┌─ Extracted information
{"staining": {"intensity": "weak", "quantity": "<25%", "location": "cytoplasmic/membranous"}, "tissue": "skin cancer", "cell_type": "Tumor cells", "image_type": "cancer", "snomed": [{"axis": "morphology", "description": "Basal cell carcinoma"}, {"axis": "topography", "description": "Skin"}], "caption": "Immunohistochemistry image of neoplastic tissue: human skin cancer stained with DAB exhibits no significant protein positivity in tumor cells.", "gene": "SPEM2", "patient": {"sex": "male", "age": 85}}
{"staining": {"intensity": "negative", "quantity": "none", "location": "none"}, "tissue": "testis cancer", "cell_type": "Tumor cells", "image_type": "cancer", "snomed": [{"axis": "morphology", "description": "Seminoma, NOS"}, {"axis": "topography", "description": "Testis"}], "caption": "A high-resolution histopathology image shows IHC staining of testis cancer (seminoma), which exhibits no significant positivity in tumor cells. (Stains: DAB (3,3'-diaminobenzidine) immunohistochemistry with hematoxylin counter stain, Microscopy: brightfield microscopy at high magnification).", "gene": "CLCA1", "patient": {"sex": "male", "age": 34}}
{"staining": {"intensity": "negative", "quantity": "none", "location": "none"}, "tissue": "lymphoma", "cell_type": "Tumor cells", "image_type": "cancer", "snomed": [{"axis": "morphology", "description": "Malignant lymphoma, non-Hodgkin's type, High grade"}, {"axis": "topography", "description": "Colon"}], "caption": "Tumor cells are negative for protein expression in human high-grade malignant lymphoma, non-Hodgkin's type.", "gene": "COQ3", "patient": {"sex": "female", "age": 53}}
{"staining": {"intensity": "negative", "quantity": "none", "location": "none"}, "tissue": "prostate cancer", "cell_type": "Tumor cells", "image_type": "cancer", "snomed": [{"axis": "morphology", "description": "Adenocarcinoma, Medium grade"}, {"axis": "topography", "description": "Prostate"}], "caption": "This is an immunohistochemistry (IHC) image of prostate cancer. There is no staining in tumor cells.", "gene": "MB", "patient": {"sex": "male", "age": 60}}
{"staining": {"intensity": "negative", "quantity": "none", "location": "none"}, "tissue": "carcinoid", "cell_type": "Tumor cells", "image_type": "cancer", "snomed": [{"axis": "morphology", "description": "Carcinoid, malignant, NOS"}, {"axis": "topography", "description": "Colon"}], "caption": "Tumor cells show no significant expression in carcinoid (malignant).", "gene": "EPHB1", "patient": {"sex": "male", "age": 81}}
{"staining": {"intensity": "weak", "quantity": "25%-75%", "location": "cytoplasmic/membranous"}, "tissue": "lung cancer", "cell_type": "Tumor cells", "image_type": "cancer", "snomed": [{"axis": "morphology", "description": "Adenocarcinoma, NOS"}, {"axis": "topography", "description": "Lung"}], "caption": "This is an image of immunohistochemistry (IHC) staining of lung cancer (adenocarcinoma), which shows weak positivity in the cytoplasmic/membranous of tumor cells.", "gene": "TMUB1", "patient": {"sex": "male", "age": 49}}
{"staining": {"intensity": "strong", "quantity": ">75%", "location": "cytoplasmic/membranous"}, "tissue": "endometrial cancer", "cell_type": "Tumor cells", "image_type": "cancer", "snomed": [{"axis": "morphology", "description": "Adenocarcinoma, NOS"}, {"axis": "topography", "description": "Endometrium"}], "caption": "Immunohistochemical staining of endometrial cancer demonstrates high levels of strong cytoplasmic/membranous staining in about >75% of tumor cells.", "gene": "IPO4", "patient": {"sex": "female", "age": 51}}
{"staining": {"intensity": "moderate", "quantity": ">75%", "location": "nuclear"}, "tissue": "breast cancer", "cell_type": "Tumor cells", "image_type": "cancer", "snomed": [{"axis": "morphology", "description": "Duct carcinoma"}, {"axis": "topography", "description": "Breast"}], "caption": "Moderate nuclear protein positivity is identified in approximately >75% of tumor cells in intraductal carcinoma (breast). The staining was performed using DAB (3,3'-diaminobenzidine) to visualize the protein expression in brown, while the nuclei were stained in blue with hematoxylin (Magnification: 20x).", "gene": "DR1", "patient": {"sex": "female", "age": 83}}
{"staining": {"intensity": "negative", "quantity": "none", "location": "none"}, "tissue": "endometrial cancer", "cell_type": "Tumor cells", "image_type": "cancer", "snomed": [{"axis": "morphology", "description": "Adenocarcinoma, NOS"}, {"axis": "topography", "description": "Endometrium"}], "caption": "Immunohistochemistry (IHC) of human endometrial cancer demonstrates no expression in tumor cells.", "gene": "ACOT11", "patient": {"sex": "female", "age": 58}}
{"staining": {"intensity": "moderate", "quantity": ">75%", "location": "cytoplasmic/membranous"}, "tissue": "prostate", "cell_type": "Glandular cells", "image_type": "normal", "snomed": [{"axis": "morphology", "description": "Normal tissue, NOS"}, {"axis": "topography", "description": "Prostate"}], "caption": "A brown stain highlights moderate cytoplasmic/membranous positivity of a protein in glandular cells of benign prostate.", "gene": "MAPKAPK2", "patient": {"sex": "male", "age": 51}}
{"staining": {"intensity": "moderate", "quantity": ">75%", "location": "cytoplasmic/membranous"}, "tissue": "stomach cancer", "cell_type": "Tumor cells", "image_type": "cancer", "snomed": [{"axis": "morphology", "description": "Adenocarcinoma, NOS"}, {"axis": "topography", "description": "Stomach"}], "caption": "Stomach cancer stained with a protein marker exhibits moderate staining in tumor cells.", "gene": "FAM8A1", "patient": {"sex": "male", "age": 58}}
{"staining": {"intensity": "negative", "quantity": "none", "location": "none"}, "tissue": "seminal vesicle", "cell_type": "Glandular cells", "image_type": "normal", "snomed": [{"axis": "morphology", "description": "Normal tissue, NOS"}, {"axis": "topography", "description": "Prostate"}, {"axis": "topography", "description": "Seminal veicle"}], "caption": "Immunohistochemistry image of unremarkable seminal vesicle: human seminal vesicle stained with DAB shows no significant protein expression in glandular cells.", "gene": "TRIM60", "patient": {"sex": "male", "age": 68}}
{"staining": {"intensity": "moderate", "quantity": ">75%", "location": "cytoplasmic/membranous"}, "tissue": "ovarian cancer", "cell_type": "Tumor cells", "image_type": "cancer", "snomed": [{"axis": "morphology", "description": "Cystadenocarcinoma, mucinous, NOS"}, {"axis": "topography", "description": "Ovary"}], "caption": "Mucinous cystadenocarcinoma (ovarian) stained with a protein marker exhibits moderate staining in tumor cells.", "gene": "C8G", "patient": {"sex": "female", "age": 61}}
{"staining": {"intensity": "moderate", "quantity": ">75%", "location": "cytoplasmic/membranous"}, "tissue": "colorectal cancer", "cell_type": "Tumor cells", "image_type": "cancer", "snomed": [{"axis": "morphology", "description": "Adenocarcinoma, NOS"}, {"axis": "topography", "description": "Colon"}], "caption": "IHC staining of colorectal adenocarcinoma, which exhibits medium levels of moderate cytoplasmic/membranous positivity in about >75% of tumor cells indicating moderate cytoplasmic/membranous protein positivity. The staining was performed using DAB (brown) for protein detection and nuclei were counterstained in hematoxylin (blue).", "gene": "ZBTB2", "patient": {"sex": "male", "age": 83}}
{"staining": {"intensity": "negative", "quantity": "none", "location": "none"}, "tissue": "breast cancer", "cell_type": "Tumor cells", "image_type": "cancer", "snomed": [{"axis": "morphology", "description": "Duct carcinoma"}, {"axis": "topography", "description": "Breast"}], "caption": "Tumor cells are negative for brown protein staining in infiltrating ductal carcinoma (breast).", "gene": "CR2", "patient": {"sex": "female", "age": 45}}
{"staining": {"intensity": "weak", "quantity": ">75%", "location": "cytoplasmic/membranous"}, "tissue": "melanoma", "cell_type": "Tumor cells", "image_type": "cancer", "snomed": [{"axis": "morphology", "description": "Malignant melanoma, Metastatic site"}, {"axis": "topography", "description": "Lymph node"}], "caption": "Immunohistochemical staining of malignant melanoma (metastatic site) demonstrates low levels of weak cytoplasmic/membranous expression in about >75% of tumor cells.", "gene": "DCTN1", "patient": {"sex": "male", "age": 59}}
└─
Exercise description:
What is wanted is every line from the first line of the entries through the line that contains "high-resolution histopathology image", given again exactly.

Response for this exercise:
{"staining": {"intensity": "weak", "quantity": "<25%", "location": "cytoplasmic/membranous"}, "tissue": "skin cancer", "cell_type": "Tumor cells", "image_type": "cancer", "snomed": [{"axis": "morphology", "description": "Basal cell carcinoma"}, {"axis": "topography", "description": "Skin"}], "caption": "Immunohistochemistry image of neoplastic tissue: human skin cancer stained with DAB exhibits no significant protein positivity in tumor cells.", "gene": "SPEM2", "patient": {"sex": "male", "age": 85}}
{"staining": {"intensity": "negative", "quantity": "none", "location": "none"}, "tissue": "testis cancer", "cell_type": "Tumor cells", "image_type": "cancer", "snomed": [{"axis": "morphology", "description": "Seminoma, NOS"}, {"axis": "topography", "description": "Testis"}], "caption": "A high-resolution histopathology image shows IHC staining of testis cancer (seminoma), which exhibits no significant positivity in tumor cells. (Stains: DAB (3,3'-diaminobenzidine) immunohistochemistry with hematoxylin counter stain, Microscopy: brightfield microscopy at high magnification).", "gene": "CLCA1", "patient": {"sex": "male", "age": 34}}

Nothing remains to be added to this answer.